Case in point is the BoC, where the market is pricing in yet more rate hikes over the coming year or so – with another move anticipated for this year. We would need to see a little more data to conform to this view, and on Friday, the latest inflation reading is expected to rise from 1.2% to 1.5%, but more interesting here will be the core rate (currently 0.9%) given heightened levels of growth and economic expansion seen in the year so far.
The CAD looks to be finding some resistance in the lower 1.2100's vs the USD, after 1.2000 was well protected in the week before last, and this was aided by the latest jobs report showing a larger shift back from full to part time employment. Sellers are still coming in above 1.2200, but we sense the larger moves have already played out here – pre 1.3800 to current levels – and the yield curve is now looking stretched with 10yr now back above 2.0%, but more significantly with 5yr at just over 1.8% to show a small premium to Treasuries.
There looks to be little momentum left to push USD/CAD back to or through 1.2000 at this stage, so the risks lie to the upside in the initial part of the week. CAD/JPY however, has been pushing higher along with the rest of the JPY pairings, and the weekly chart suggests a move on 93.00 is on the cards.

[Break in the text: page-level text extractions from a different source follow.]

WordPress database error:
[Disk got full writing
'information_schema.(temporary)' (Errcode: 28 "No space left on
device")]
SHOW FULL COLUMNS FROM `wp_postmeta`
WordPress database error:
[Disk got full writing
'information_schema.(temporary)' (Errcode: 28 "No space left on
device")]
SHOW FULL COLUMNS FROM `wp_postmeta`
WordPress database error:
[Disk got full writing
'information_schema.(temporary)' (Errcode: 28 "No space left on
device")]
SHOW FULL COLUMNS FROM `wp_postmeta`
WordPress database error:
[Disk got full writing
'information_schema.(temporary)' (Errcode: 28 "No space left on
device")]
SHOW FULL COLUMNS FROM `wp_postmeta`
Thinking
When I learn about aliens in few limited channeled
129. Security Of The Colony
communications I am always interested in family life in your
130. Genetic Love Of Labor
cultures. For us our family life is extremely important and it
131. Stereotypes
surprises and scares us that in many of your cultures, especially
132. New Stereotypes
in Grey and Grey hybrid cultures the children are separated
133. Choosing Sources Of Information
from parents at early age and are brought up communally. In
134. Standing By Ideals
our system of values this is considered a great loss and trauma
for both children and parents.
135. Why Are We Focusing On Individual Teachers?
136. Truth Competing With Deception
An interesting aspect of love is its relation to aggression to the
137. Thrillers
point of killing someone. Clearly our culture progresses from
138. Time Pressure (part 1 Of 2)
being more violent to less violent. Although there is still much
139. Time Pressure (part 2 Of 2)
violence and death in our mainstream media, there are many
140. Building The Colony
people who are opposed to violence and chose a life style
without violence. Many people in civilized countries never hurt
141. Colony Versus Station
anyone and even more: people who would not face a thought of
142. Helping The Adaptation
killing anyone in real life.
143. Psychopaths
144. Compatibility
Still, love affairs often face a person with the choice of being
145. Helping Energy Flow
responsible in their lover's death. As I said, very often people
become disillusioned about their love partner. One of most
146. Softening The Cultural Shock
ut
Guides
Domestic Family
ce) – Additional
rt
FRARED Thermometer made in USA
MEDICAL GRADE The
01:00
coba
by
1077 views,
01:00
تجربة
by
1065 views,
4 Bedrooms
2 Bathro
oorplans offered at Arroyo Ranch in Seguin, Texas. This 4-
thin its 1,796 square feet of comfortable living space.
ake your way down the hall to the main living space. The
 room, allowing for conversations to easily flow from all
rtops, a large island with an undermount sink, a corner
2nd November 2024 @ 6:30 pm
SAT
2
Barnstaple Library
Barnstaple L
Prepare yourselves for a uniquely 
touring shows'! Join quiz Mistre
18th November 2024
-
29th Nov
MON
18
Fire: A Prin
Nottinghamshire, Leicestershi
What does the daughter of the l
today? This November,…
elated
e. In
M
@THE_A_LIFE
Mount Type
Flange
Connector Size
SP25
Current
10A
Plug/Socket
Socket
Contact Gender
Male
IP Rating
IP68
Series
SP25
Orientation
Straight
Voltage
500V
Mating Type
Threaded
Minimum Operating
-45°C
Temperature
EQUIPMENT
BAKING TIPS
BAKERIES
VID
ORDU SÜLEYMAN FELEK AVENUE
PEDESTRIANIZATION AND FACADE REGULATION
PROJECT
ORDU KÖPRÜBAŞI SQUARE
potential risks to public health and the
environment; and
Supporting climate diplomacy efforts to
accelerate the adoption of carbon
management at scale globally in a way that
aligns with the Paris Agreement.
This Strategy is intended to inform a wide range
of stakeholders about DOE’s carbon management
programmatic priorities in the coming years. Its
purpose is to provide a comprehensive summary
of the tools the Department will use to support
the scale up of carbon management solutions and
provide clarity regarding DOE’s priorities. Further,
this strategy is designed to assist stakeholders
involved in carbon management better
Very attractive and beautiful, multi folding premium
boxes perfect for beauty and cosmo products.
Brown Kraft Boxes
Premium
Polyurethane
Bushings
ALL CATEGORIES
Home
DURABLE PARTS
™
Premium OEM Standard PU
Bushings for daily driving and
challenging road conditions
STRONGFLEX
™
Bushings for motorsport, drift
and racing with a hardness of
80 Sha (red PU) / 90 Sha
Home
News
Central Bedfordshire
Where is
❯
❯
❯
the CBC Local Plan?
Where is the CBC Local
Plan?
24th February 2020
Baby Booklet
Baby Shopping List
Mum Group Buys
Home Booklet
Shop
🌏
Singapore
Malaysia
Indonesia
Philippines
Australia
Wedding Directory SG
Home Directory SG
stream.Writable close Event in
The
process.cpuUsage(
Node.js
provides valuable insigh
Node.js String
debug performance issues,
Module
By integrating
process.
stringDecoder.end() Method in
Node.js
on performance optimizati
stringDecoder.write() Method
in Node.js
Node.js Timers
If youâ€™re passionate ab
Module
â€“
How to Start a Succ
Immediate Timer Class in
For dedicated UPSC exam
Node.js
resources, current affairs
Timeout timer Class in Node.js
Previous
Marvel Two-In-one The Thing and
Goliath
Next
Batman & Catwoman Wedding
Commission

From here though, it will depend on the broader risk mood, having cited the stretch in yields, and this should also limit the USD/JPY move higher, which has now taken out 111.00 but which faces further obstruction into 112.00. USD/JPY has not been the best USD barometer of late, and in the context of JPY weakening in the face of ongoing geopolitical risk and continuous warnings of valuation levels in stocks, we would look to the likes of EUR and CAD as a stronger gauge.
Trade data in Japan next week, but we also have the BoJ meeting to look to, though little or no event risk on the latter as their policy stance is well ingrained into the market until inflation materially picks up. Another non event very likely.
Over in Australia we get the RBA minutes on Tuesday, and we have seen in recent history that these can offer up a slightly different tone to the statement. Gov Lowe is speaking on Wednesday, and we know he is leaning towards a hike already, so it is now a matter of timing.
No data to speak of, but in New Zealand we have the Q2 GDP numbers on Wednesday, with a 0.8% rise seen on the quarter after getting 0.5% in Q1. This should be enough to steady the NZD rate vs the USD in the mid 0.7200's, but as with the AUD, direction is going to be determined largely by the USD, while AUD/NZD flow on the upside has run out of steam with 1.1200 a target which was not quite achieved. Lighter positioning sees focus elsewhere, but at some stage we expect the tightening bias among the central banks in the advanced economies looking for some catch up from the RBA and RBNZ, so these 2 higher yielders may sleeping 'giants' for now.
In Norway, the Norges bank also meet next week – Thursday – and having focused on the pick up in capacity utilisation, may now re-avert their attentions on inflation, which retraced sharply last week. USD/NOK has formed a base into 7.7000, so this may well see a move back through 8.000 at some stage, aligned with USD/SEK which has bottomed ahead of 7.9000 with comments from the Riksbank calling for some moderation in SEK gains in the current climate.